/ai-tamil-hate-speech-project-for-videos

An AI project aims to detect hate speech in Tamil language with the colobration of NYUCIC and Omdena

Primary LanguageJupyter NotebookApache License 2.0Apache-2.0

AI Tamil Hate Speech Detector

OMDENA NYU

Contents

  1. Project Introduction

  2. Project Setup and Documentation

  3. Project Details

  4. Test API with Python script

  5. License

Introduction

This project is the result of a collaboration between DreamSpace Academy, NYU CIC, and Omdena, and was funded by NYU CIC. The goal of the project is to detect hate speech on social media platforms that's in either Tamil, English or Tanglish (English transliterated into Tamil). A global team of 50 AI changemakers took on the task to detect hate speech in Tamil language.The partner for this challenge is social enterprise DreamSpace Academy (DSA). The Challenge is supported by the NYU Center on International Cooperation and the Netherlands Ministry of Foreign Affairs.

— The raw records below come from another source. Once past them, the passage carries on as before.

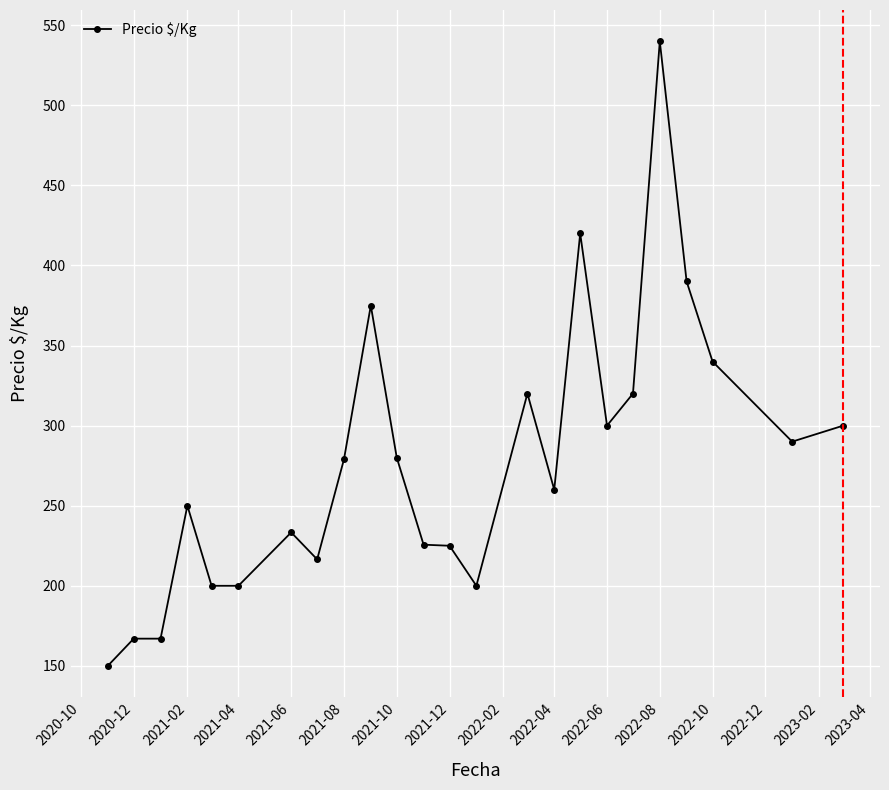

What is the average value?

277.0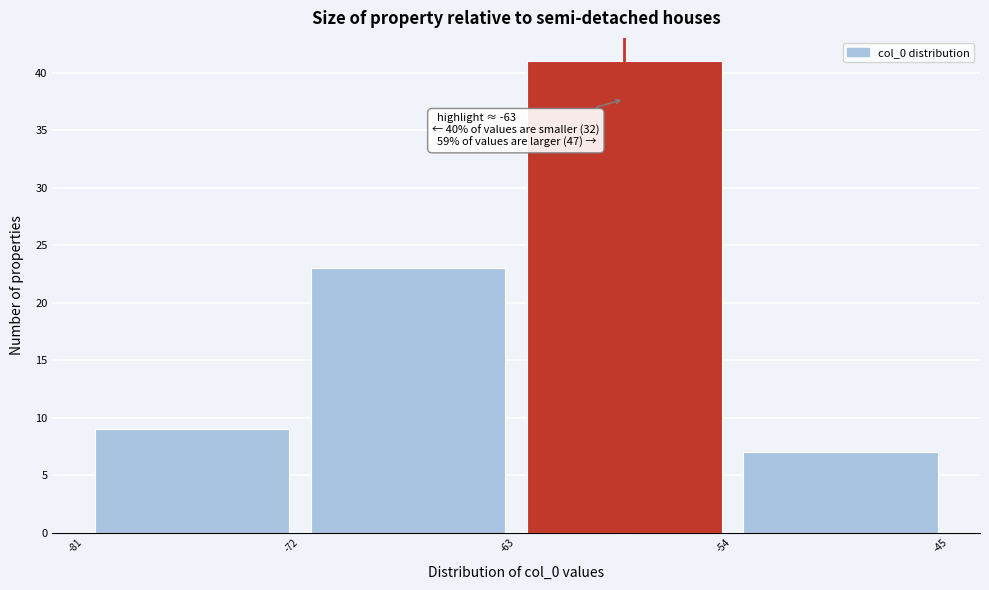

Which range on the x-axis has the tallest bar?

-63 to -54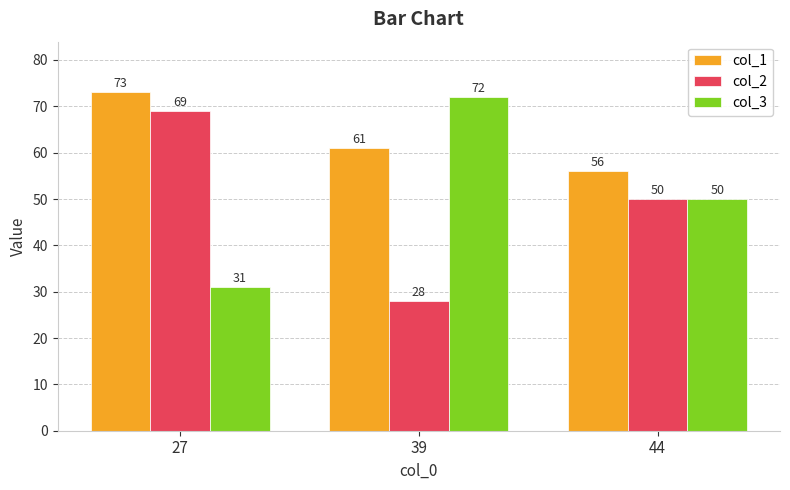

Which series has the largest total across all categories?

col_1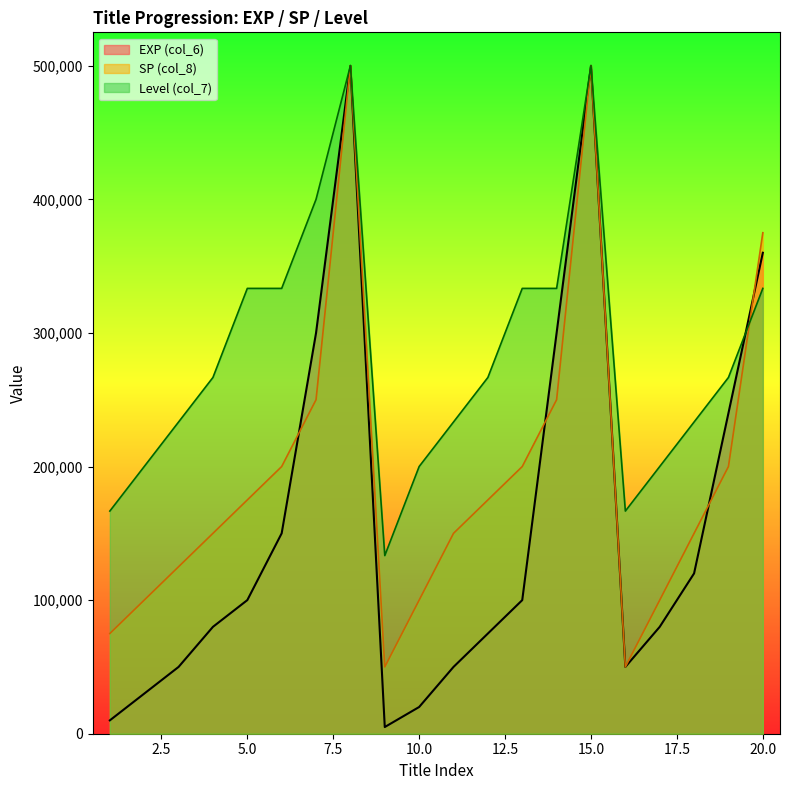

What value does the SP (col_8) series have at 9?

50000.0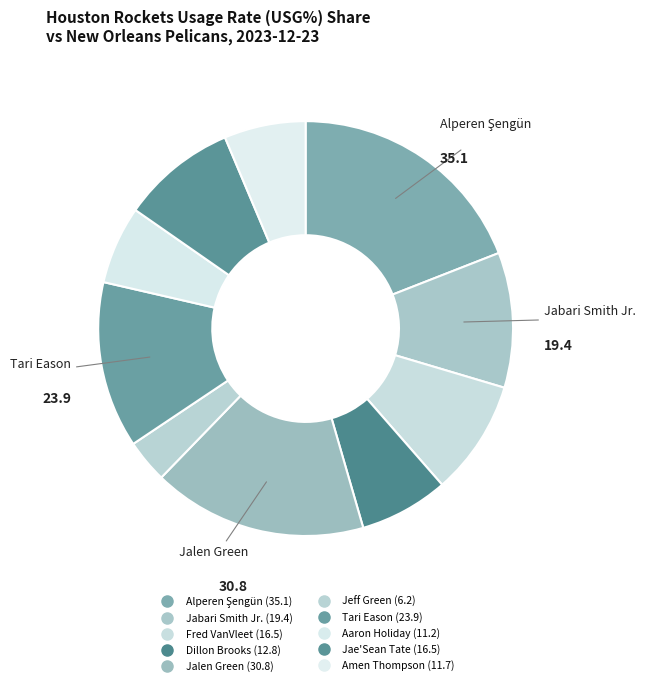

Count the number of slices in the pie.

10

The focus is on the following hate-speech related categories:

  • Community-based hate speech

  • Religion-based hate speech

  • Gender-based hate speech

  • Political hate speech

Solution

  • An AI model written in Python: Built using Fastapi and Streamlit making the complete code base in Python.

Project Setup and Documentation

  1. Clone the Repo.

  2. Run the backend service. (Make sure Docker is running.)

    • Go to the backend folder
    • Run the Docker Compose command
    $ cd backend
    backend:~$ sudo docker-compose up -d
  3. Run the frontend service.

    • Go to the frontend folder
    • Run the app with the streamlit run command
    $ cd frontend
    frontend:~$ streamlit run NLPfile.py
  4. Access to Fastapi Documentation:

Project Details

Screenshot

Directory Details

  • Front End: streamlit code is in the frontend folder. Along with the Dockerfile and requirements.txt

  • Back End: Fastapi code is in the backend folder.

    • The project has been implemented as a microservice, with its own fastapi server and requirements and Dockerfile.

    • Directory tree as below:

      - classification
          > app
              > api
                  > bert_model_artifacts
                      - model.bin
                      - network.py
      
    • Each folder model will need the following files:

      • Model bin file is the saved model after training.
      • network.py for customised model, define class here.
    • config.json: This file contains the details of the models in the backend and the dataset they are trained on.

Test API with Python Script

  • Run the following script with your desired text input as the data variable:
$ cd backend
backend:~$ python backend\test_api.py

License

This project is licensed under the Apache License 2.0. You may not use any trademarks associated with the software without permission. The full text of the license can be found in the LICENSE file.